# Exercise text
☆ ☆ ☆ ☆ ☆ ☆ ☆
As previously reported here, and almost completely ignored by the rest of the Irish media, the proposals by climate extremists to cripple Dutch agriculture have led to the biggest electoral upheavals since the 1940s.
Amazing news from The Netherlands!
The Farmer Citizen Party BBB has shaken the Dutch political system to the core! 💥💪🇳🇱
Other countries MUST follow…#Netherlands #DutchFarmers pic.twitter.com/wRfn1XX2mt
— Lawyers For Justice Ireland (@LFJIreland) March 17, 2023
Netherlands 🇳🇱
The Dutch farmers party #FarmerCitizenMovement (BBB) has become the largest force in the Dutch Parliament’s Senate chamber.
This is what can happen if people power is mobilised and coordinated against bad governments. Other countries should do the same. pic.twitter.com/LN4cxIvn38
— James Melville (@JamesMelville) March 16, 2023
Not unlike other countries, ahem, the traditional Dutch centre right party, the Christian Democrats, which has mostly been the party of choice of the farming and rural community, had surrendered the ground on “climate change” to the green liberal D66 party – ironically part of the same EU parliament group as the rudderless Fianna Fáil.
D66 have insisted that the target of 50% reduction in carbon emissions by 2030 be adhered to. As in Ireland, much of the hit for saving the thriving polar bear community is to be taken by the agricultural sector which, as in Ireland, has been a mainstay of the indigenous economy.
☆ ☆ ☆ ☆ ☆ ☆ ☆
# Your task
In the text on Dutch farming politics, what carbon emissions target have D66 insisted must be kept?

# Data
☆ ☆ ☆ ☆ ☆ ☆ ☆
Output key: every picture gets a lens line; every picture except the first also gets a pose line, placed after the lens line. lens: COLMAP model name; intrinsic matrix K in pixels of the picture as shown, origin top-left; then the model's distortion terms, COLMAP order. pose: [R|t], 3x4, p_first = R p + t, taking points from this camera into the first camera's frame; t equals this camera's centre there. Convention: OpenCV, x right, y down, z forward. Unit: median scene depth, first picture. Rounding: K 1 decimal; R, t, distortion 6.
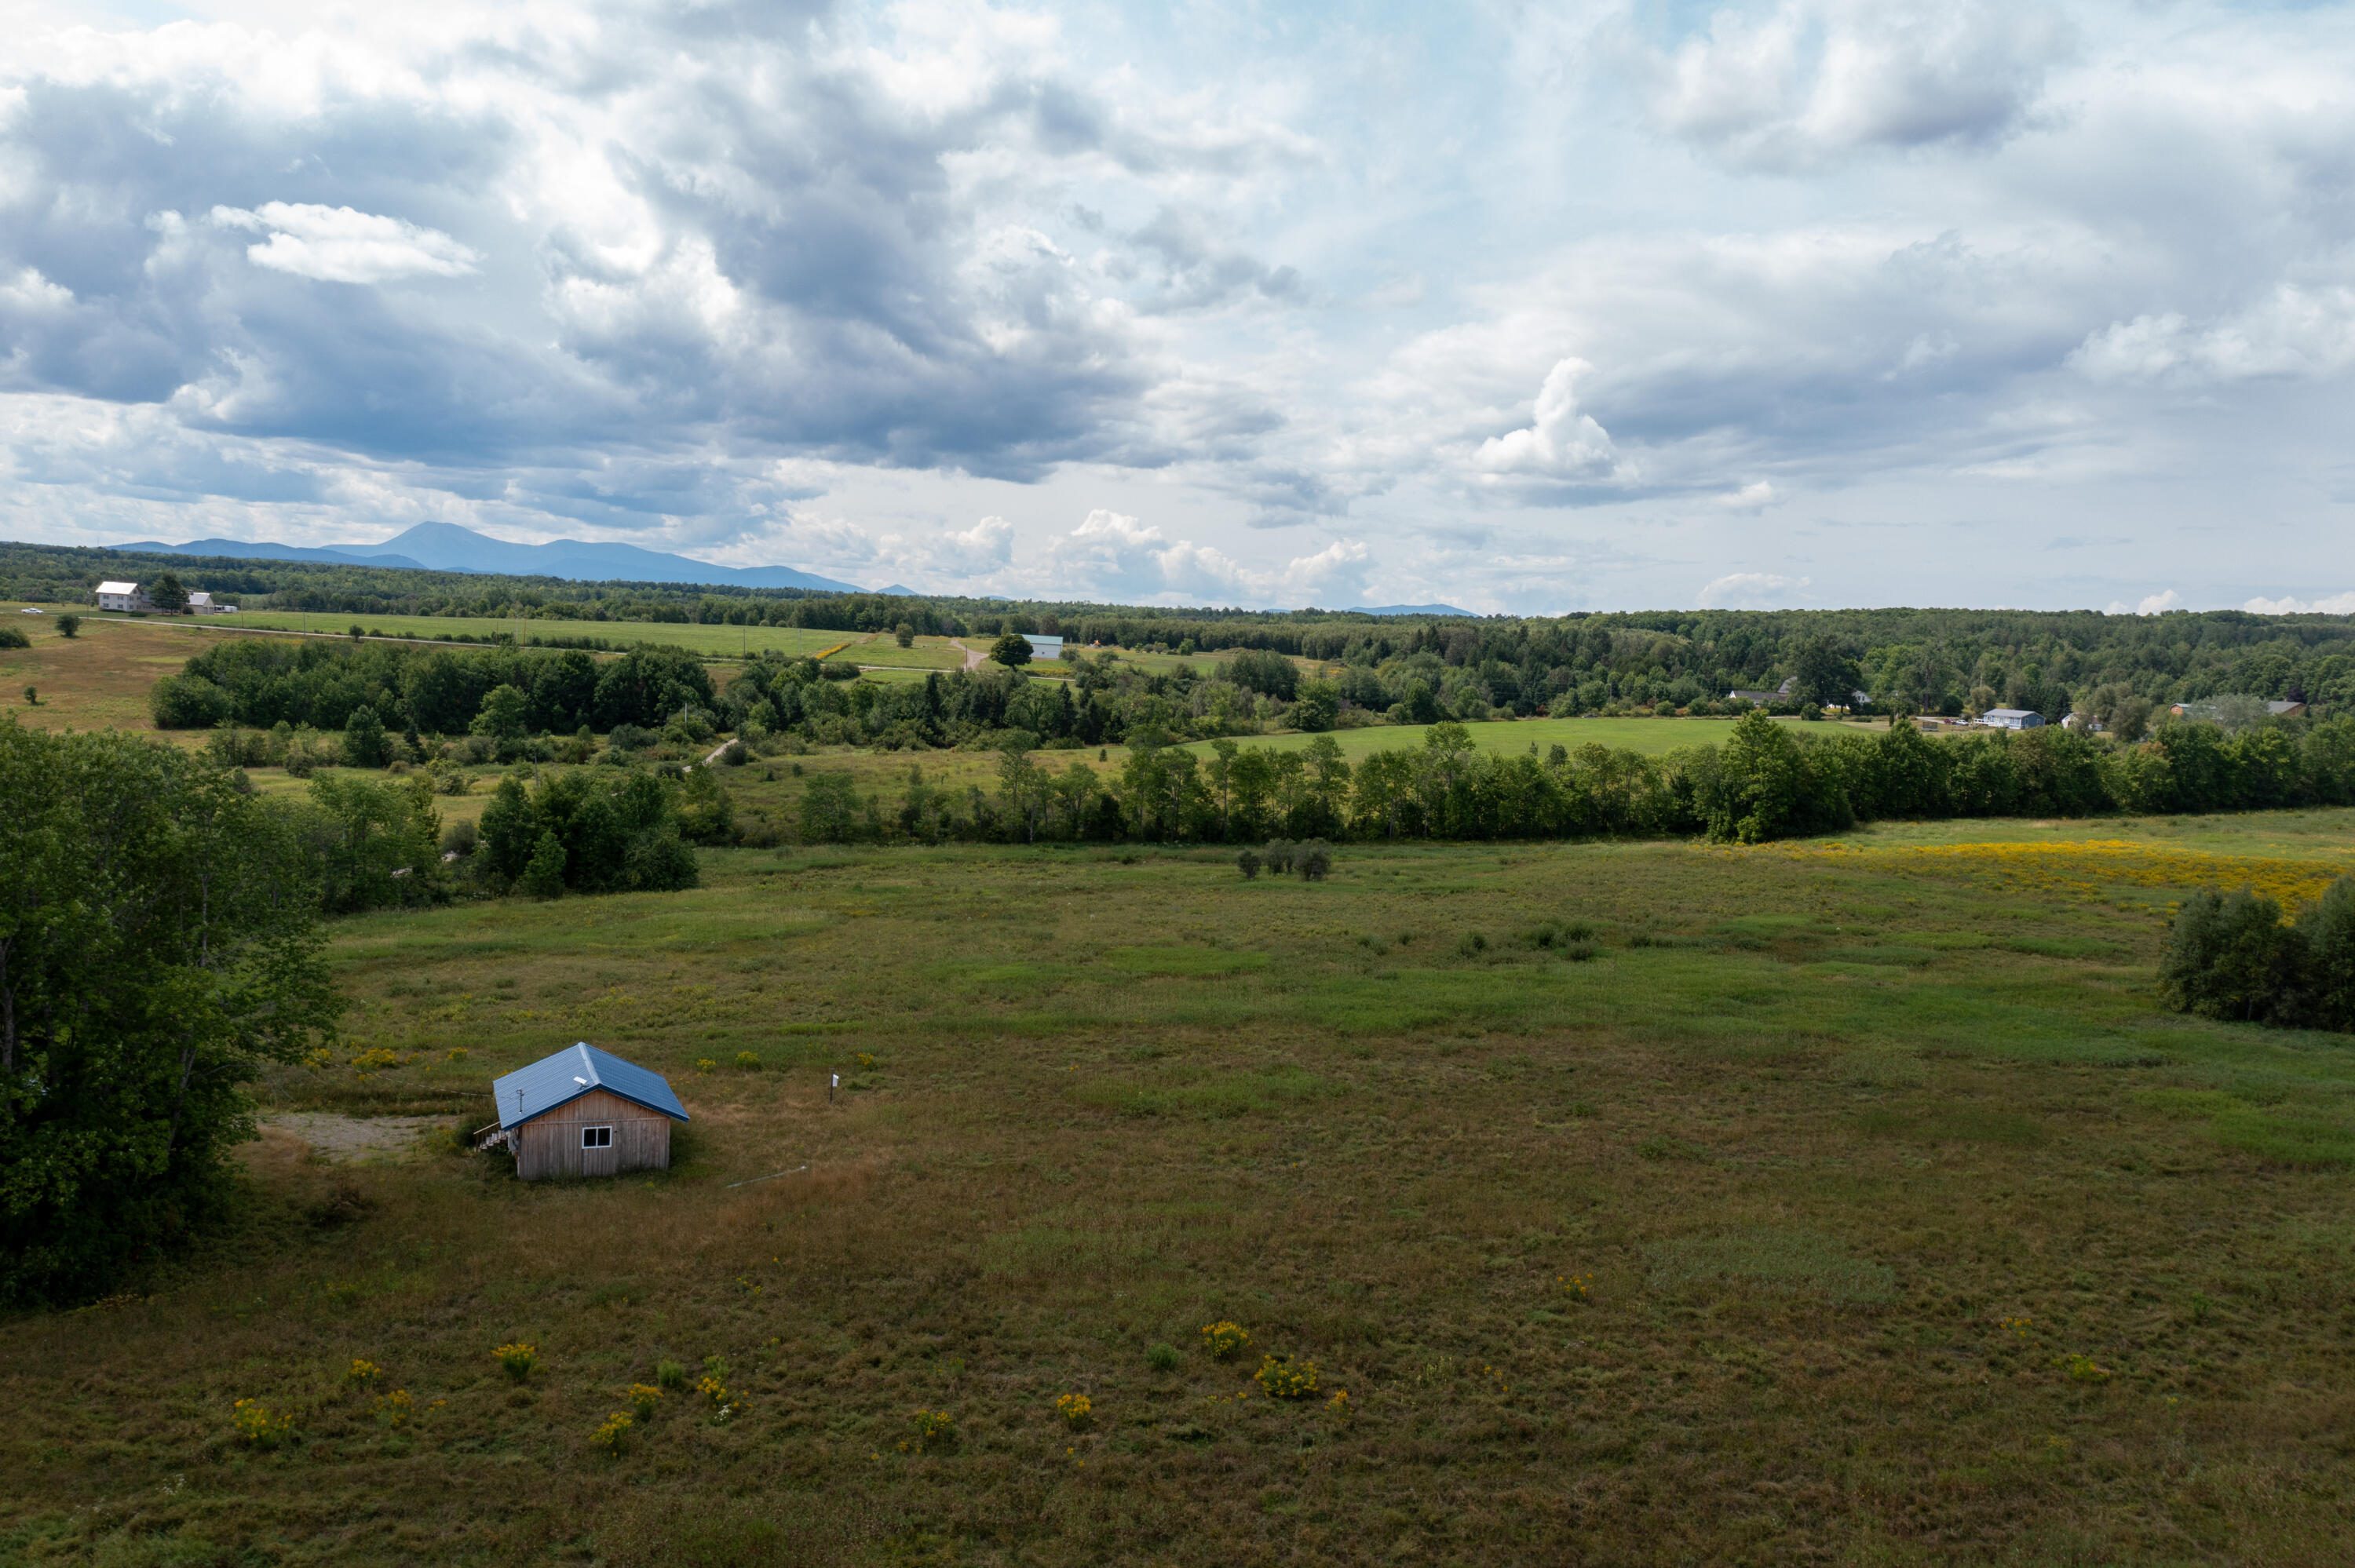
lens RADIAL K [[1914.8, 0, 1177.5], [0, 1914.8, 784.0], [0, 0, 1]] dist [-0.004599, 0.007035]
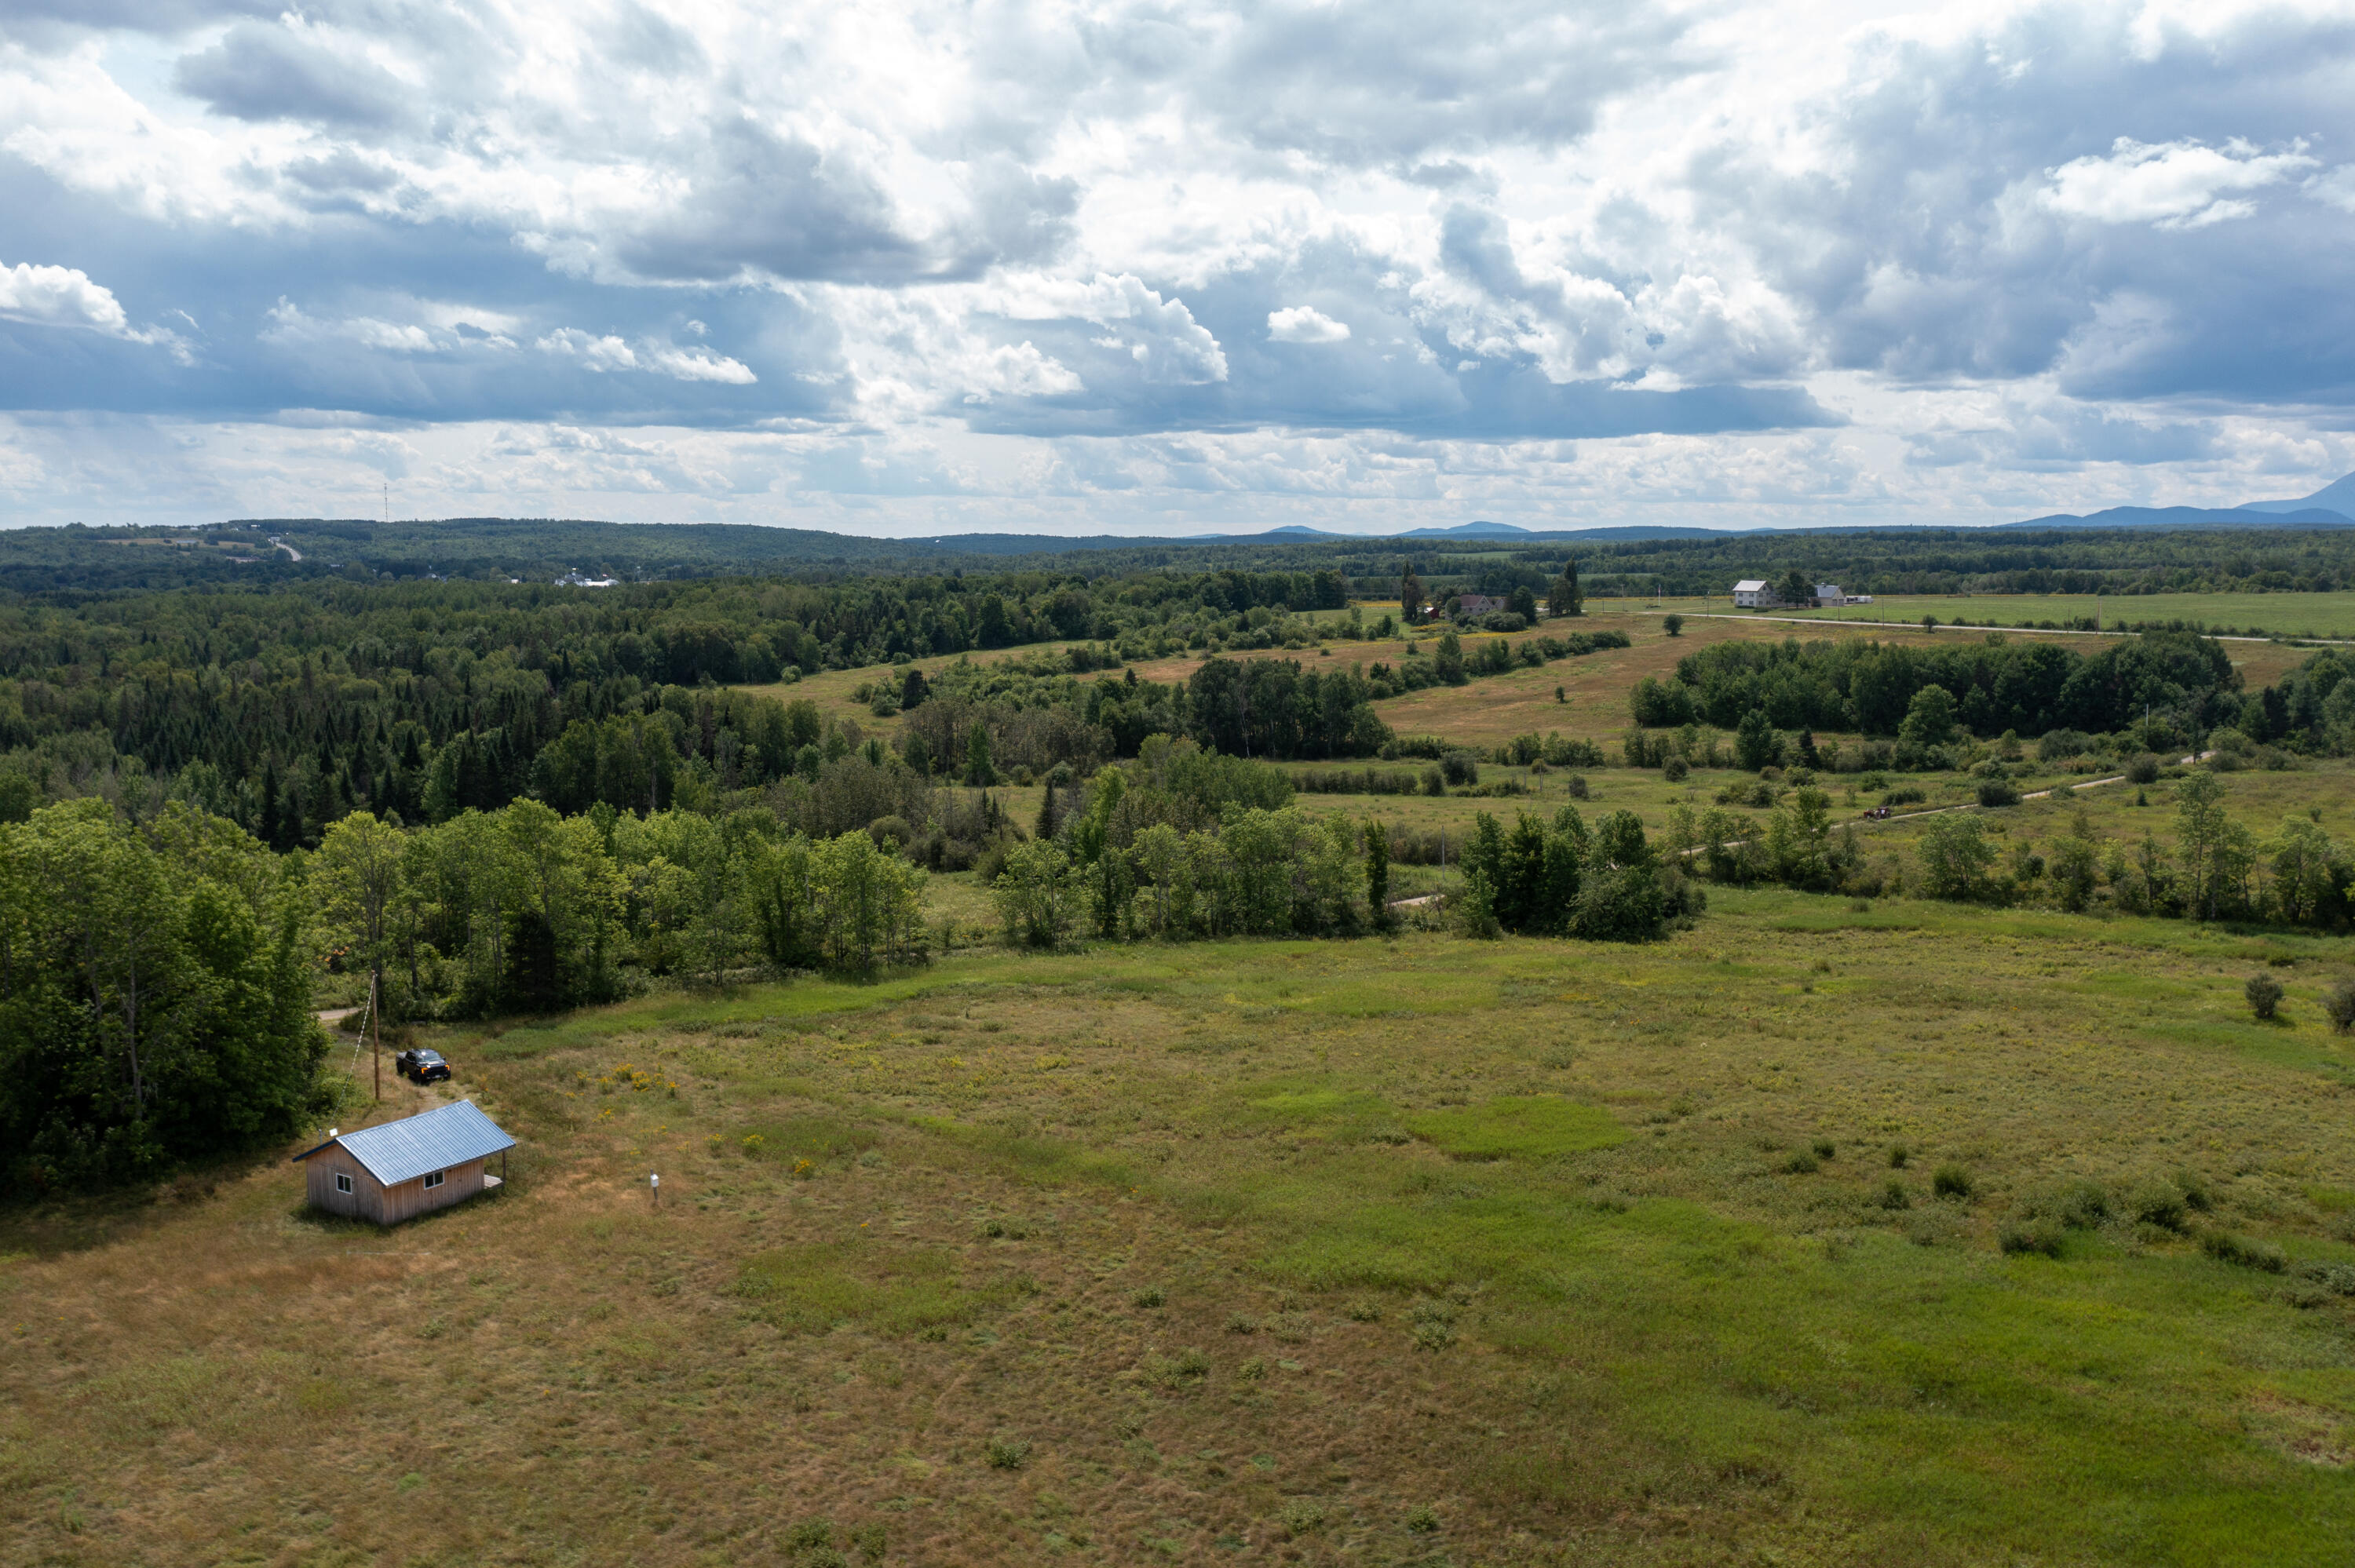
☆ ☆ ☆ ☆ ☆ ☆ ☆
# Task output
A 50% reduction in carbon emissions by 2030.